Accurate Computational Prediction of Core-Electron Binding Energies in Carbon-Based Materials: A Machine-Learning Model Combining Density-Functional Theory and GW

Dorothea Golze; Markus Hirvensalo; Patricia Hernández-León; Anja Aarva; Jarkko Etula; Toma Susi; Patrick Rinke; Tomi Laurila; Miguel A Caro

doi:10.1021/acs.chemmater.1c04279

Accurate Computational Prediction of Core-Electron Binding Energies in Carbon-Based Materials: A Machine-Learning Model Combining Density-Functional Theory and GW

Chem Mater. 2022 Jul 26;34(14):6240-6254. doi: 10.1021/acs.chemmater.1c04279. Epub 2022 Jul 13.

Authors

Dorothea Golze^{1

2}, Markus Hirvensalo², Patricia Hernández-León³, Anja Aarva³, Jarkko Etula⁴, Toma Susi⁵, Patrick Rinke², Tomi Laurila^{3

4}, Miguel A Caro³

Affiliations

¹ Faculty of Chemistry and Food Chemistry, Technische Universität Dresden, 01062 Dresden, Germany.
² Department of Applied Physics, Aalto University, 02150 Espoo, Finland.
³ Department of Electrical Engineering and Automation, Aalto University, 02150 Espoo, Finland.
⁴ Department of Chemistry and Materials Science, Aalto University, 02150 Espoo, Finland.
⁵ University of Vienna, Faculty of Physics, Boltzmanngasse 5, 1090 Vienna, Austria.

Abstract

We present a quantitatively accurate machine-learning (ML) model for the computational prediction of core-electron binding energies, from which X-ray photoelectron spectroscopy (XPS) spectra can be readily obtained.
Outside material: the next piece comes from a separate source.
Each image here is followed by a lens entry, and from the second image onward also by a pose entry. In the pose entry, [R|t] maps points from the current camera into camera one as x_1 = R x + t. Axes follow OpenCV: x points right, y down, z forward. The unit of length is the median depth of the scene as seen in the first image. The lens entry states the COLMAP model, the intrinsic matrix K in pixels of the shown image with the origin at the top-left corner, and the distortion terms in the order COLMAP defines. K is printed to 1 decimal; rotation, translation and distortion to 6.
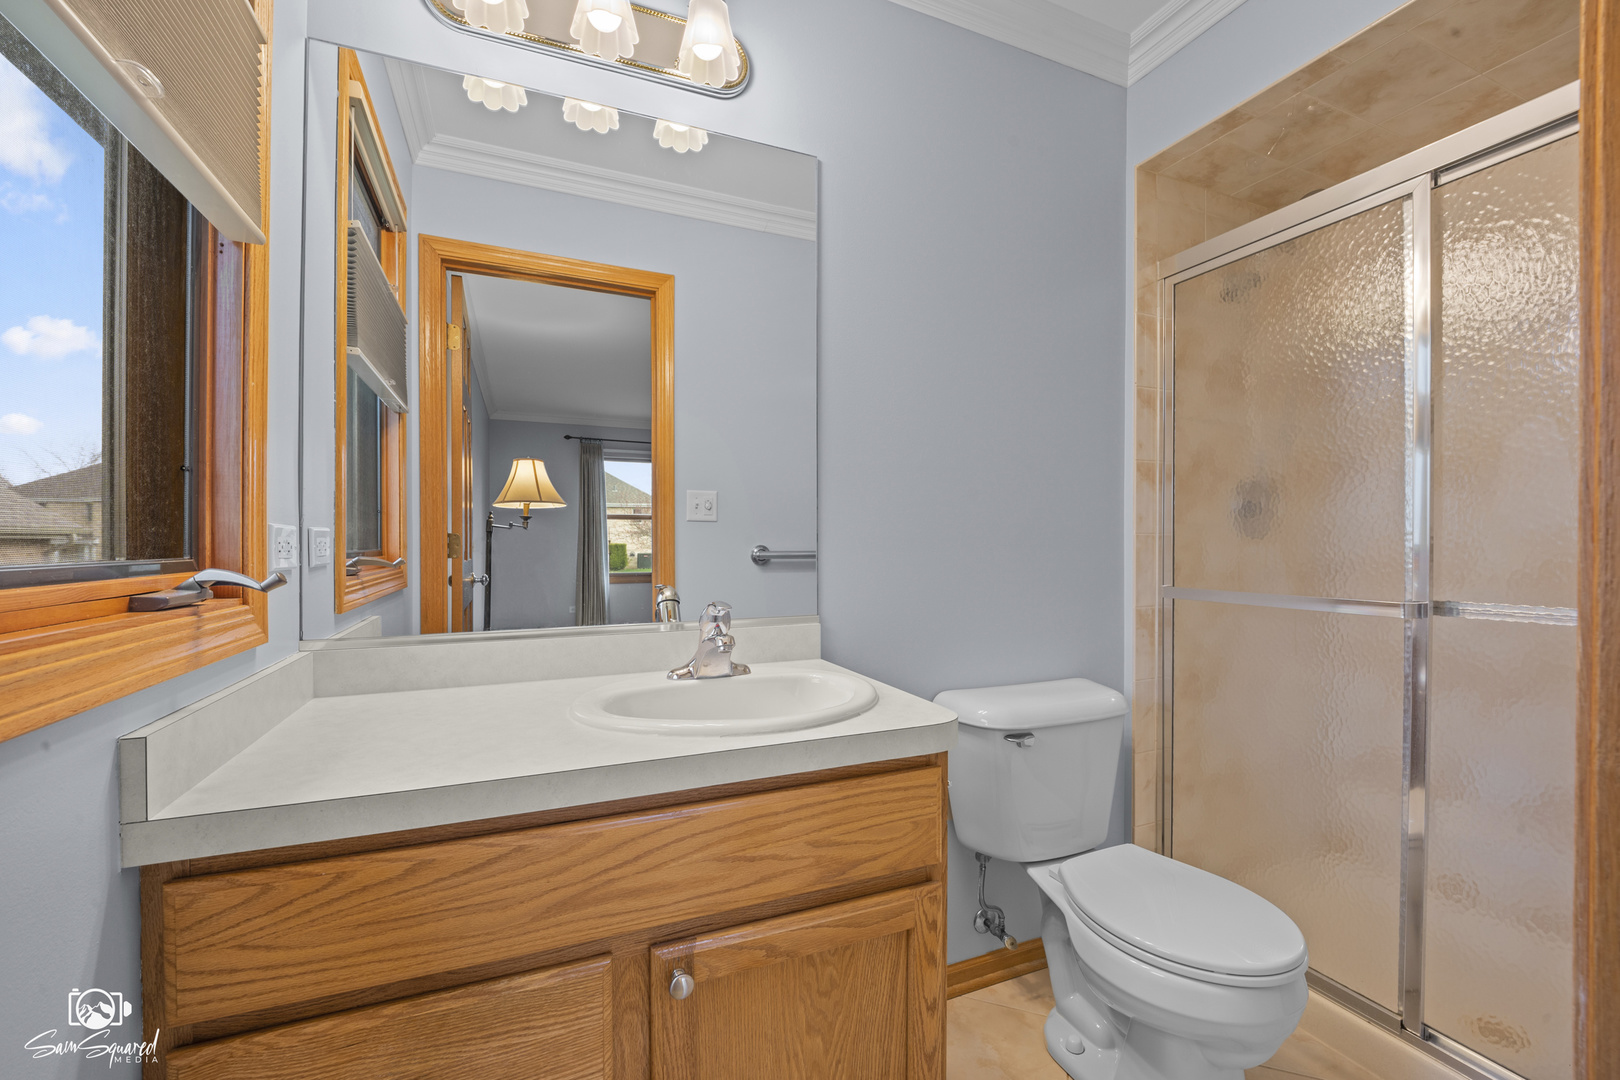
lens RADIAL K [[669.7, 0, 810.3], [0, 669.7, 543.4], [0, 0, 1]] dist [-0.002725, -0.005125]
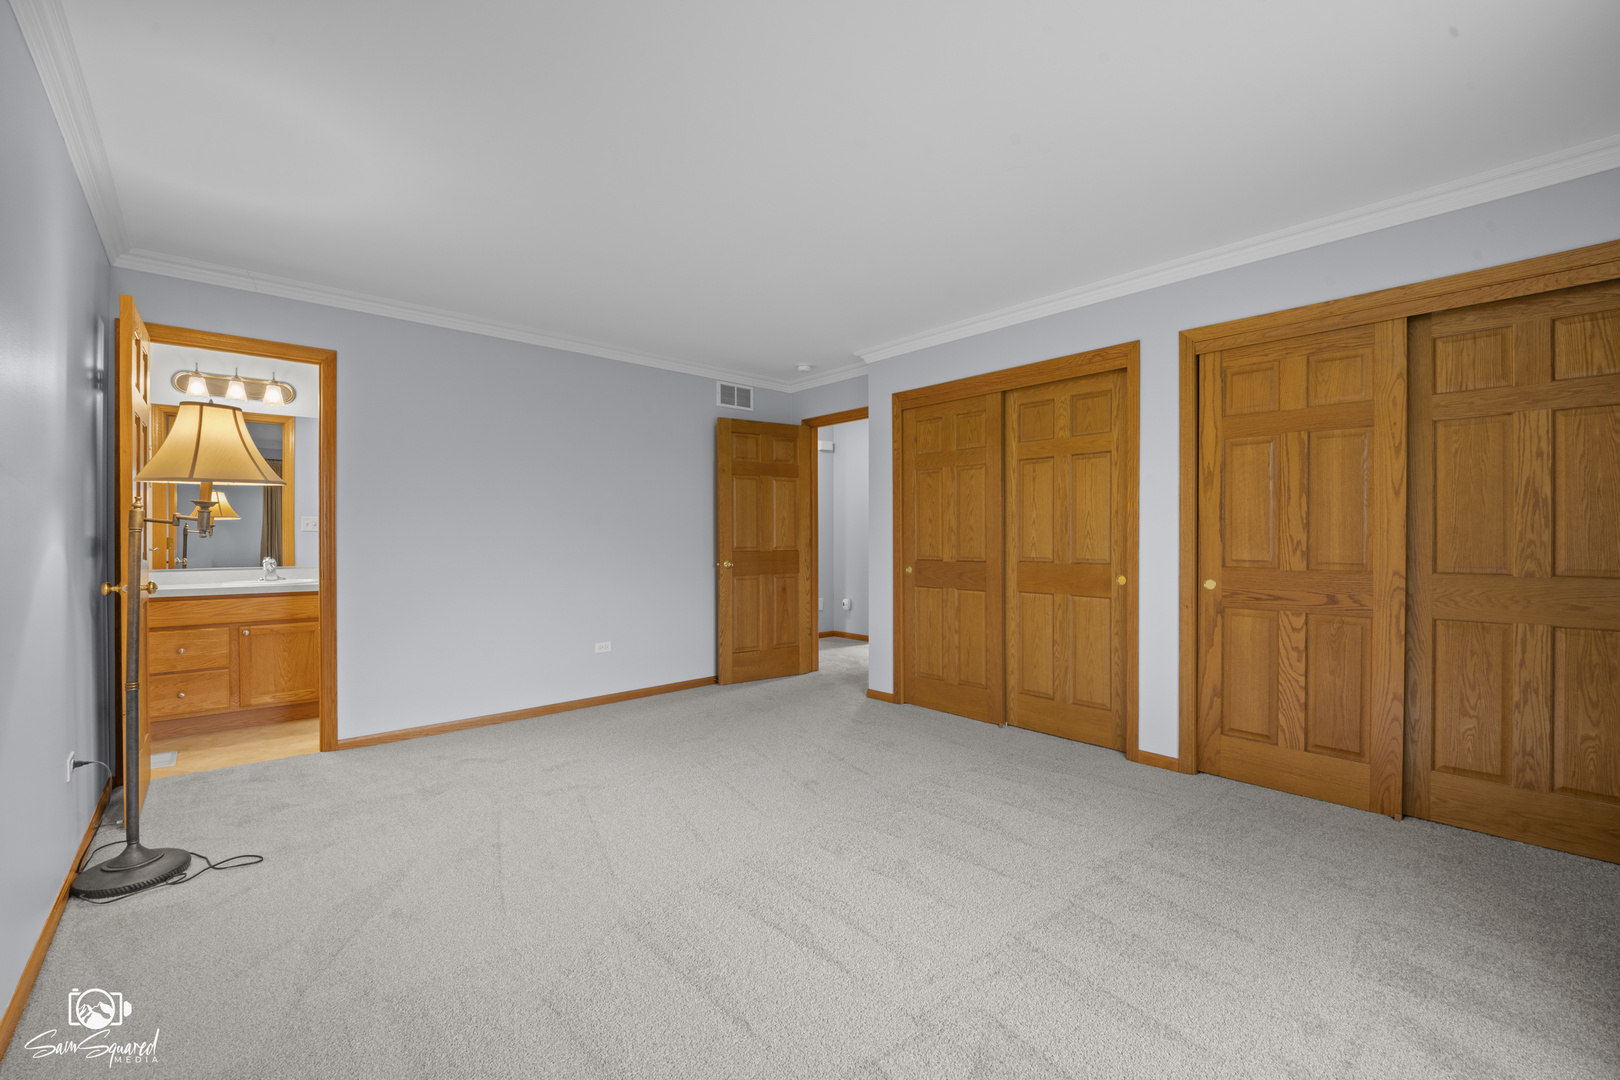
lens RADIAL K [[669.7, 0, 811.1], [0, 669.7, 540.0], [0, 0, 1]] dist [-0.002725, -0.005125]
pose [[0.946693, -0.004932, 0.322098, 1.766968], [0.004065, 0.999986, 0.003365, -0.018928], [-0.322111, -0.001876, 0.946700, -4.063450]]
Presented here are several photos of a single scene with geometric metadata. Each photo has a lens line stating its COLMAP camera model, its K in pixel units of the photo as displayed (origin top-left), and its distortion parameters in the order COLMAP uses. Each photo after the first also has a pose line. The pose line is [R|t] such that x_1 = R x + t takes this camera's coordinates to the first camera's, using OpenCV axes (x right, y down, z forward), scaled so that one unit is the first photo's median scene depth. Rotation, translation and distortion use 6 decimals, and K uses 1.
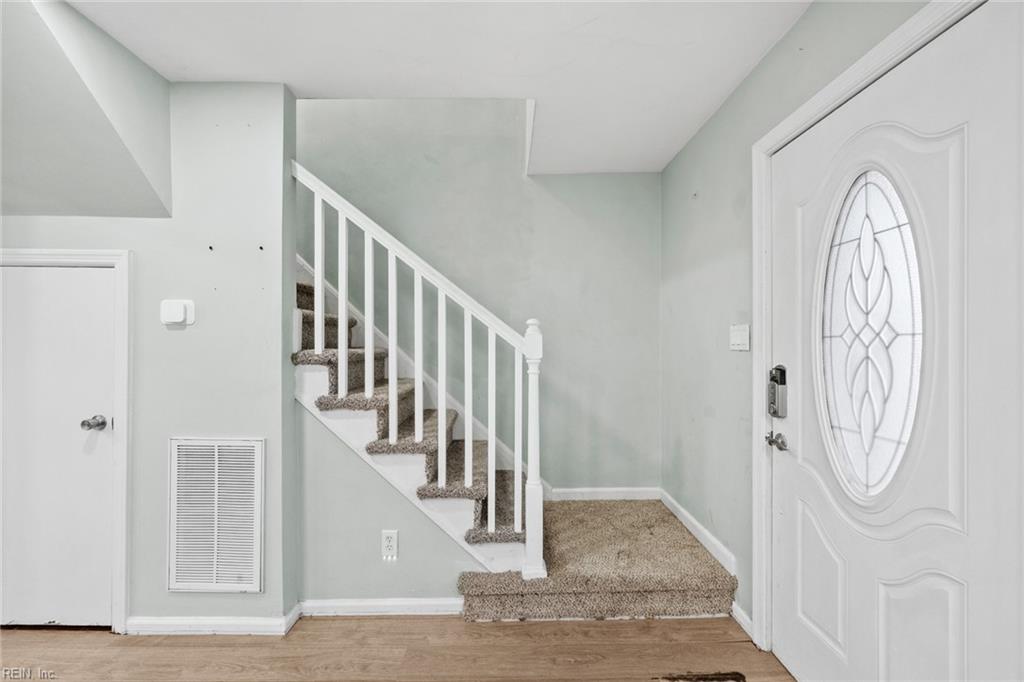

Our model combines density functional theory (DFT) with GW and uses kernel ridge regression for the ML predictions. We apply the new approach to disordered materials and small molecules containing carbon, hydrogen, and oxygen and obtain qualitative and quantitative agreement with experiment, resolving spectral features within 0.1 eV of reference experimental spectra. The method only requires the user to provide a structural model for the material under study to obtain an XPS prediction within seconds. Our new tool is freely available online through the XPS Prediction Server.